While both offer advantages, the choice depends on the nature of the invention, business strategy, and long-term goals. In the Philippines, the Intellectual Property Code (IPC) governs these rights, further providing guidelines for proper IP protection for your brand.
As such, this article will help you understand the basics of patents and trade secrets, their key differences, and which protection method best suits your business.
What is a Patent?
A patent is granted to provide rights and protection to the inventor after an invention is disclosed to the public. It also seeks to restrain and prevent unauthorized persons from unjustly profiting from a protected invention.1
To obtain a patent, an invention must meet three key criteria:
- Novelty – An invention shall not be considered new if it forms part of a prior art (Section 23, Chapter II, Part II, IP Code)
- Inventive Step – An invention involves an inventive step if, having regard to prior art, it is not obvious to a person skilled in the art at the time of the filing date or priority date of the application claiming the invention. (Section 26, Chapter II, Part II, IP Code)
- Industrial Applicability – An invention that can be produced and used in any industry shall be industrially applicable. (Section 27, Chapter II, Part II, IP Code)
Patents grant the owner the exclusive right to use, license, or sell the invention for 20 years from the filing date.2 However, patents require full disclosure of the invention, meaning competitors can access detailed information once the patent expires.
What is a Trade Secret?
In Air Philippines Corporation v. Penswell, Inc., the Court emphasized that a trade secret is defined as a plan or process, tool, mechanism or compound known only to its owner and those of his employees to whom it is necessary to confide it. The definition also extends to a secret formula or process not patented but known only to certain individuals using it in compounding some article of trade having a commercial value.3
Article 4(g) of the IP Code includes “protection of undisclosed information” under the term “intellectual property rights”, which includes trade secrets. Unlike patents, trade secrets are not registered with IPOPHL and do not require public disclosure.
Trade secrets can last indefinitely, provided confidentiality is maintained. This is how the Coca-Cola company protects its decades-long brand identity.
Patent vs. Trade Secret: Which Should You Choose?
Choosing between a patent and a trade secret depends on various factors, including the nature of the innovation and business goals. Here’s a comparison:
- Duration: Patents offer protection for 20 years, while trade secrets last indefinitely if kept confidential.
- Disclosure: Patents require full disclosure, while trade secrets remain confidential.
- Legal Protection: Patents provide legal enforcement, preventing others from using the invention. Trade secrets rely on contractual agreements and internal security measures.

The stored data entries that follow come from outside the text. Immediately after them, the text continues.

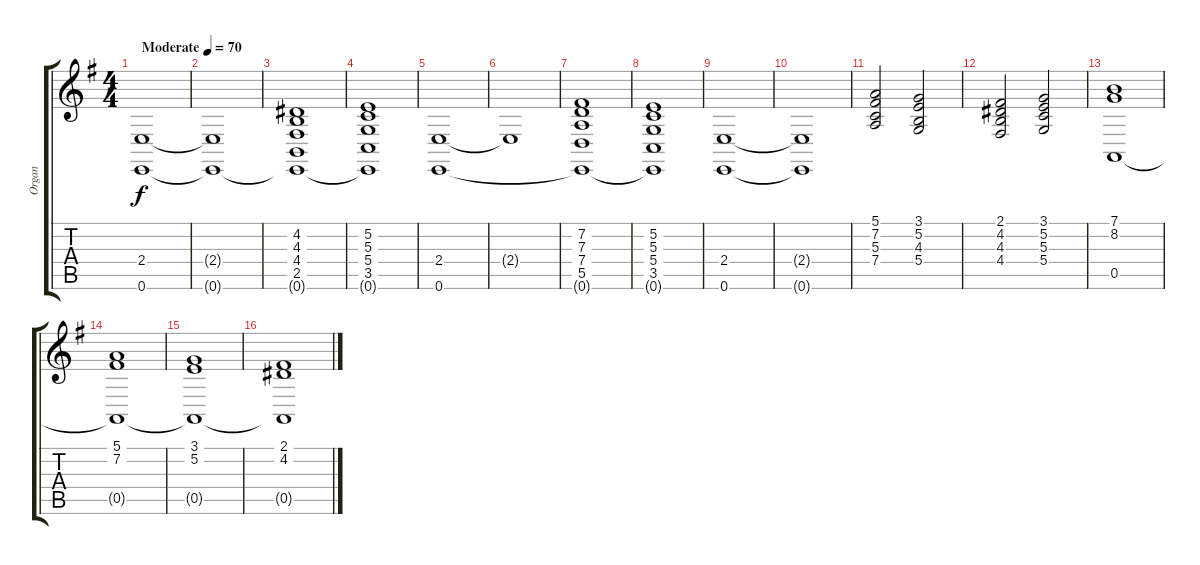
\track ("Organ" "Organ") {instrument rockorgan}
\staff {score tabs}
\tuning (E4 B3 G3 D3 A2 E2) {hide}
\ts (4 4)
\tempo (70 "Moderate")
\clef g2
\ks eminor
(2.4 0.6).1{dy f instrument rockorgan} |
(2.4{t} 0.6{t}).1 |
(4.2 4.3 4.4 2.5 0.6{t}).1{volume 11} |
(5.2 5.3 5.4 3.5 0.6{t}).1 |
(2.4 0.6).1{volume 13} |
2.4{t}.1 |
(7.2 7.3 7.4 5.5 0.6{t}).1{volume 11} |
(5.2 5.3 5.4 3.5 0.6{t}).1 |
(2.4 0.6).1{volume 13} |
(2.4{t} 0.6{t}).1 |
(5.1 7.2 5.3 7.4).2{volume 11} (3.1 5.2 4.3 5.4).2 |
(2.1 4.2 4.3 4.4).2 (3.1 5.2 5.3 5.4).2 |
(7.1 8.2 0.5).1 |
(5.1 7.2 0.5{t}).1 |
(3.1 5.2 0.5{t}).1 |
(2.1 4.2 0.5{t}).1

If your brand requires confidentiality to maintain its quality and identity over time, then trade secret protection is better for you. Otherwise, having it patented is the proper recourse.
Conclusion
Understanding the differences between patents and trade secrets helps businesses make informed decisions about protecting their innovations. A patent may be the best option if your invention can be reverse-engineered or requires strong legal protection. A trade secret is preferable if confidentiality can be maintained since public disclosure would reduce competitive advantage.